Deniz için tekne almak mı almamak mı
Balık tutmayı seviyorum. Sanırım pek çok erkek ve kısmen bayanlar da seviyordur. ben kıyıdan tutmaktan hoşlanmıyorum. Açık denizde olup, derinden yakalamak isterim. Balığına göre takımlar hazırlar, günlerce heyecanla hazırlanır, sonrasında da günlerce o macerayı konuşurum. Teknem olmadığı için de kiralık teknelerle gidiyorum ava dostlarımla.
Aramızda hep konuşuyoruz tekne alsak ve kendimiz gidip gelsek diye. Lakin cesaret edemiyoruz. Maddi yönden değil, ruhsat filan da değil sorun. Sorun liman bağlantısı, alaka, kontrol, eziyet vs.
Meşhur laf şöyledir, bizi tedirgine den de bu söz;
Bir tekne alan mutludur bir de tekne satan. Yani tekne hevesle alınır, sonra heves geçer, eziyet başlar ve tekne satılana kadar da göbekler çatlar. Satılınca derin oh çekilir.
Diğer söz de şudur; En iyi tekne arkadaşının teknesidir. Bu lafı da severim ama o kadar yüzsüz değilim.
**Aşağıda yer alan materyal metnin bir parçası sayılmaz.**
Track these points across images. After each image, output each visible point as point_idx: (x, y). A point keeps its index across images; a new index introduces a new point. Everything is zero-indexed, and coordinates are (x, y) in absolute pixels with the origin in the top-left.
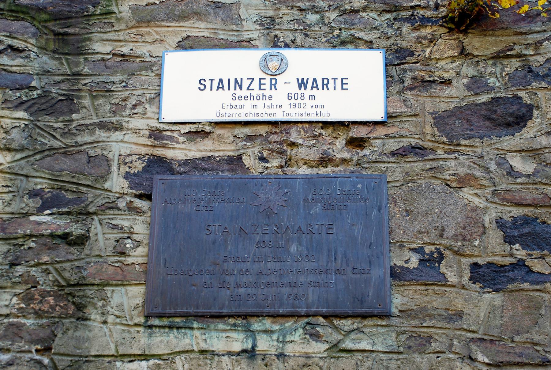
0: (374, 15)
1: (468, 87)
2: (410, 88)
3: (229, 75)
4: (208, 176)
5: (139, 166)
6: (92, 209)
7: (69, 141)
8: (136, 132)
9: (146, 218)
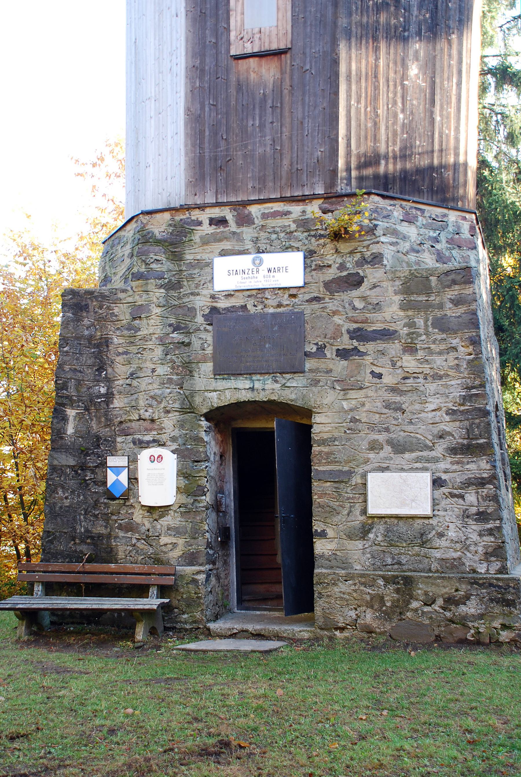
0: (299, 234)
1: (338, 269)
2: (314, 270)
3: (239, 268)
4: (234, 314)
5: (207, 311)
6: (191, 331)
7: (181, 302)
8: (205, 296)
9: (211, 334)
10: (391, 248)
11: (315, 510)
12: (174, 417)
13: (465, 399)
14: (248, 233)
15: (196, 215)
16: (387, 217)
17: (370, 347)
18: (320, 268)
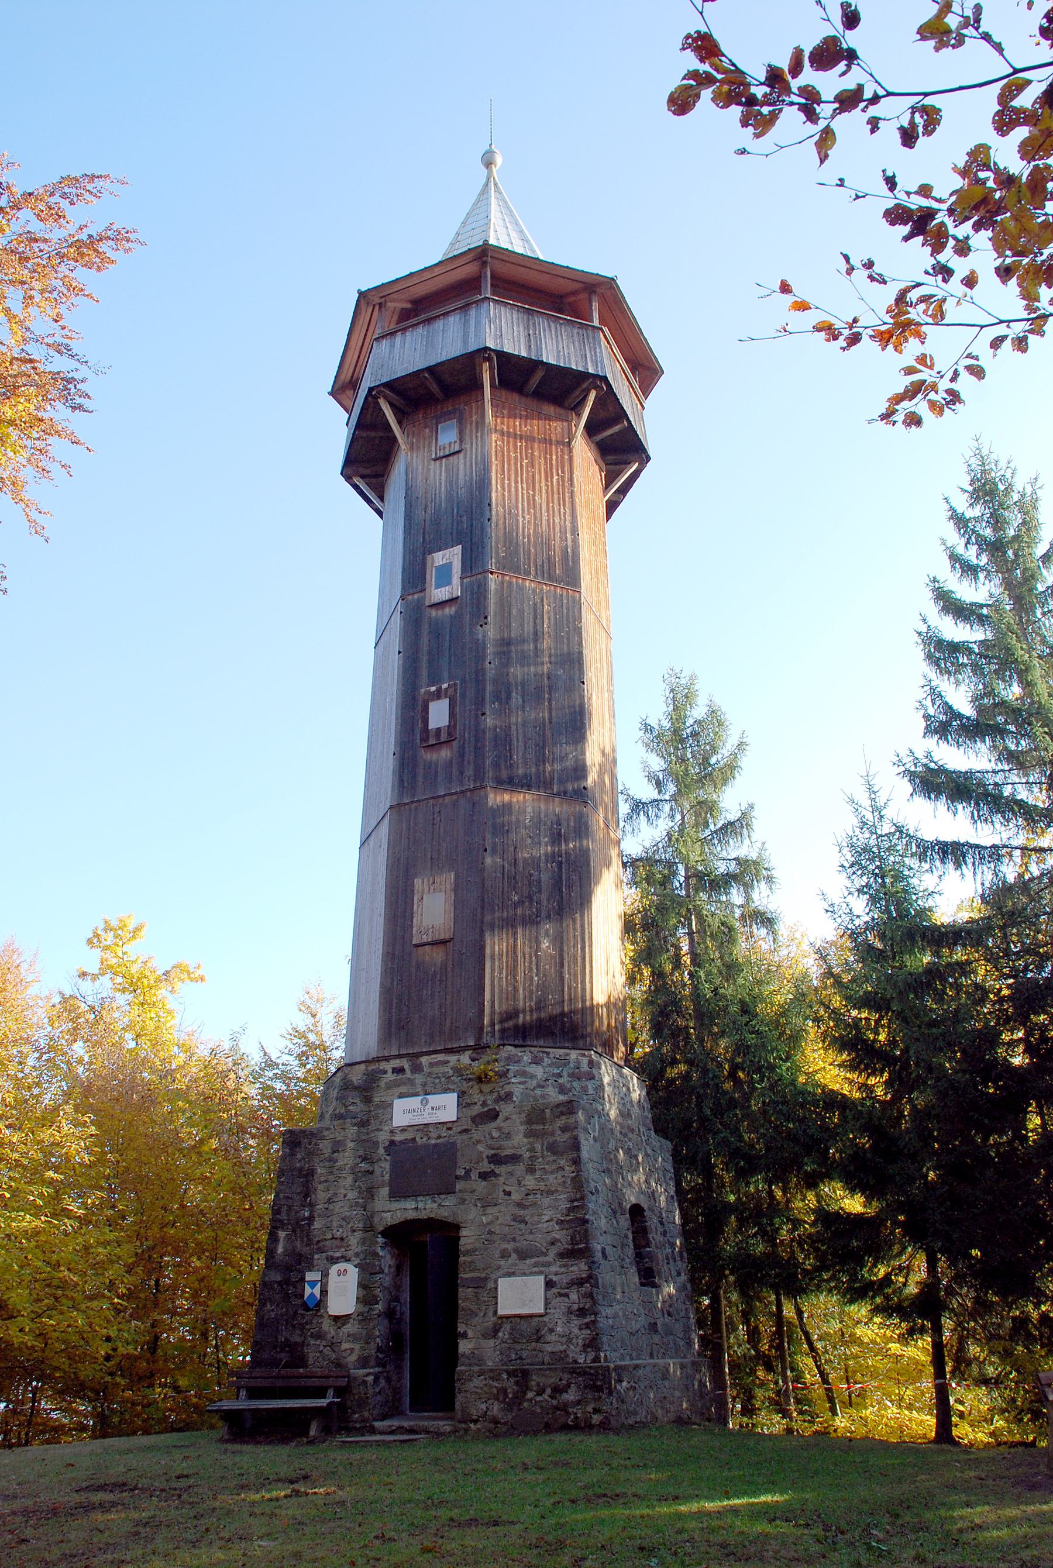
3: (412, 1108)
10: (522, 1086)
11: (460, 1313)
12: (359, 1235)
13: (570, 1210)
14: (419, 1078)
15: (383, 1065)
16: (518, 1061)
17: (502, 1170)
18: (469, 1105)
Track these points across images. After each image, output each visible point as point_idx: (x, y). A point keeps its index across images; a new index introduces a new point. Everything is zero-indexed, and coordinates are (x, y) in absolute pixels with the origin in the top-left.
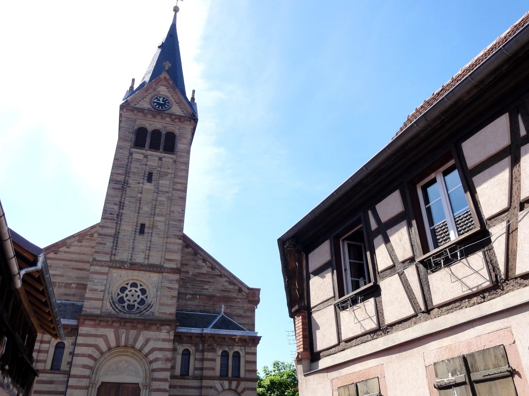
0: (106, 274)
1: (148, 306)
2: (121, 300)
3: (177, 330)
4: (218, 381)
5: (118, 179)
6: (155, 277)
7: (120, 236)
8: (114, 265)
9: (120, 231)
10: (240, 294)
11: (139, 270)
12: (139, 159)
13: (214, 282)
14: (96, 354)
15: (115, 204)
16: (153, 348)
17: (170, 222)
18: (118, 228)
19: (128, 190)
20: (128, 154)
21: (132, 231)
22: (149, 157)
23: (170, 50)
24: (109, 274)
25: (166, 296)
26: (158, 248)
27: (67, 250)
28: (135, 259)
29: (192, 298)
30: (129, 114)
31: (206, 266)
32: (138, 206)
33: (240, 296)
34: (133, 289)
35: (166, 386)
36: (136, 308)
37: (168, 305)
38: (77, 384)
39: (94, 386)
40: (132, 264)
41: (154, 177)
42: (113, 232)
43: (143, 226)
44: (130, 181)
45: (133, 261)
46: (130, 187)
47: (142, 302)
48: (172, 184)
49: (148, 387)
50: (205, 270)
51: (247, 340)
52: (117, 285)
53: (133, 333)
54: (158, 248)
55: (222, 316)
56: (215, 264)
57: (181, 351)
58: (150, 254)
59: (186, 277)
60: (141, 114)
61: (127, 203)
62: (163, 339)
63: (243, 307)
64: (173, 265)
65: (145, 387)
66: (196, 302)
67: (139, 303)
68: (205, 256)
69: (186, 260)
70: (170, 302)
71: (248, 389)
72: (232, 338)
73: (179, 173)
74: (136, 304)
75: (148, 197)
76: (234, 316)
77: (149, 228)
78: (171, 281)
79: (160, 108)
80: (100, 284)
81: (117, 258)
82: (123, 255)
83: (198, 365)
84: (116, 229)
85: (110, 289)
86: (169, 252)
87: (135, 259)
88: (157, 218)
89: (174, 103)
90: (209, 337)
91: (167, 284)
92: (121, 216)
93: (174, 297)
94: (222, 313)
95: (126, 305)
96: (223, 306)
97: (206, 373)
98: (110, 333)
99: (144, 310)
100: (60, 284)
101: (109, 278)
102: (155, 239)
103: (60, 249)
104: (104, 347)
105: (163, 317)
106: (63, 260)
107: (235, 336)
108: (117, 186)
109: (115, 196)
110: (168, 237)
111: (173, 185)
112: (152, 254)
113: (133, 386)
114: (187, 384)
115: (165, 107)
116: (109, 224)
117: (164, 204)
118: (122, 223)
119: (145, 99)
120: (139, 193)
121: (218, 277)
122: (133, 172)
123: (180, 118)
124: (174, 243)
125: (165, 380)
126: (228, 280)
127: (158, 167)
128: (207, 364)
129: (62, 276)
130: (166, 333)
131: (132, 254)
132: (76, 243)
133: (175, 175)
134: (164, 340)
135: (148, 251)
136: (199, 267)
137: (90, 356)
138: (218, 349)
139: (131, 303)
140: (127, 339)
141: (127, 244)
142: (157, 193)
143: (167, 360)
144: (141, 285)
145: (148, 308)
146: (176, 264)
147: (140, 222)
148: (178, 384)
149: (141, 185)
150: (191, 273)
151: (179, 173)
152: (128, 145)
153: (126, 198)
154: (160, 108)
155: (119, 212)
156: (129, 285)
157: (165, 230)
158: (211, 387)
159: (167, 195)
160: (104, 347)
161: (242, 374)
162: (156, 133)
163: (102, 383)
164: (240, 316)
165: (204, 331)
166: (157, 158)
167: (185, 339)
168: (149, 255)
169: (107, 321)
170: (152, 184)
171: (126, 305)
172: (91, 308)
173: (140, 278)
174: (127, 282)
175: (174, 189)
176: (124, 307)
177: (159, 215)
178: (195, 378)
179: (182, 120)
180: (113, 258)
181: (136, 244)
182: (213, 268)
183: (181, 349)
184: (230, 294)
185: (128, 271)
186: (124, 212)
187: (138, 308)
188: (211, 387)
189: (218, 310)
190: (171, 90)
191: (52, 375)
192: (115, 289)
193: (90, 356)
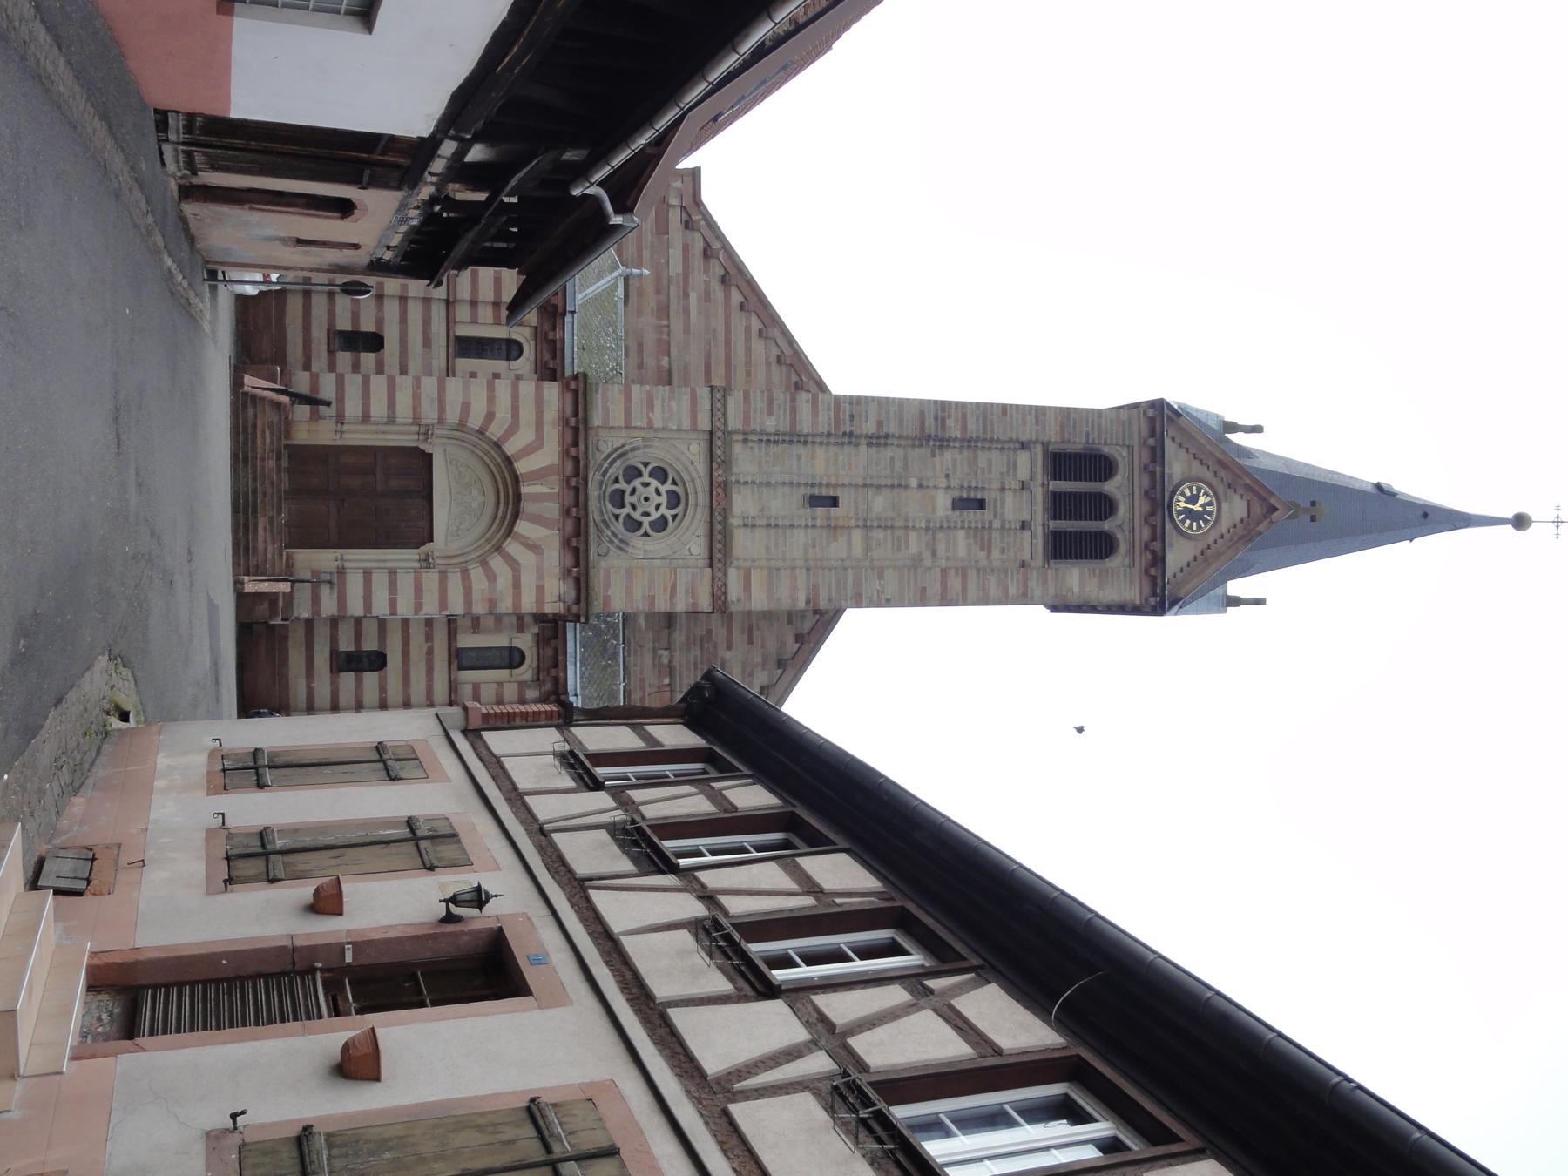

Tekne alınabilir, hatta alınmalıdır meraklı dört dost varsa, yer ve zaman uygunsa, balığa mesela ayda iki kez çıkılabilecekse… Gerekli ruhsat ve ehliyetler tamam olmak kaydıyla… Liman emniyeti dahil sorun yaşanmayacaksa.
Tekne alınmayabilir, seyrek sefere çıkılıyorsa, tanıdık kaptanlar varsa, yaşanılan yer deniz kıyısı değilse yahut yaşanılan yerde balık miktarı yeterli değilse…
tercih sizin. Zaten aykırı, uçarı, konforlu teknelere gücümüz yetmez. Yelkenli teknelerle de kendi adıma aram yok. Dıştan takmalı yahut göbekten motorlu olmalı tekne bana göre. Yeni olmalı ki sorunsuz çalışsın, sağlam olmalı ki dalgalarla boğuşabilsin, teknolojik olmalı ki kolaylık sağlasın, motoru güçlü olmalı ki akıntıyla, rüzgarla sürüklenmesin. Lakin bu özellikteki bir tekne yahut bot yaklaşık yarım milyon lira.
İş o kadarla da kalmıyor…. römork ve çekecek aracın bağlantıları, ruhsata işlenmesi…. Teknenin ruhsat ve kliman kayıt işlemleri….
Yani zahmeti bir yana maliyet yaklaşık yarım milyon lira.
Keyfi? Keyfi süper eğer kafa dengi dostlar da varsa.
Lakin cesur bir karar ve kışın o tekneyi (en az 5 metre boyunda, 2 metre genişliğinde) sağlam muhafaza etmek de ayrı bir mesele. Yıllık bakım ve onarımı da, römork ve en az 20 HP motorun bakımları da. Üstelik bir de yakıt maliyeti var.
Diğer yandan bir kaptanla anlaşıp, kısa müddet yol gidip 12 saat için yaklaşık 700 lira verirseniz o tekne yarım gün sizin olabilir ve avlanabilirsiniz. Üstelik kaptanın tecrübelerinden de istifade şansınız olur, idari pek çok sorundan kurtulmuş olursunuz.
tercih sizin.
Deniz için tekne almak mı almamak mı sorusunun bu yüzden bendeki cevabı; tekne almayı çok istiyorum ama kafa dengi arkadaşlarım olmadığı için kiralık tekneler şimdilik işimi görüyor şeklinde. Zaman ne gösterir bilemem ama gerçekten bir teknem olsun isterim…. Bir gün!!!
Arkadaşlarımın izin günleri sınırlı, yıllık izinleri sınırlı… emekliler için kolaylık var ama onların da sağlıkları çok elvermiyor. Üstelik dalga (deniz) tutması (bulantı) ve sert rüzgarlar-dalgalar ayrı sorun. İlaveten gerekli teçhizat (yelek, ilk yardım çantası, flama , telsiz vs…) iyi para tutuyor.
Gönül ister ki ultra lüks tekne olsun ve kaptan hazır beklesin. Ben haber vereyim o hazırlasın ve açılalım. Ama bu hayalin yarısı bile beş milyon değerinde. Yani hayal.
Bence. Diyorum ya hayaller bile zenginlerden yana diye!
BU arada avlanmayı ben spor olarak asla kabul etmiyorum. Çünkü spor can acıtmaz, acıtmamalı. Bizim ki düpedüz avcılık… spor değil.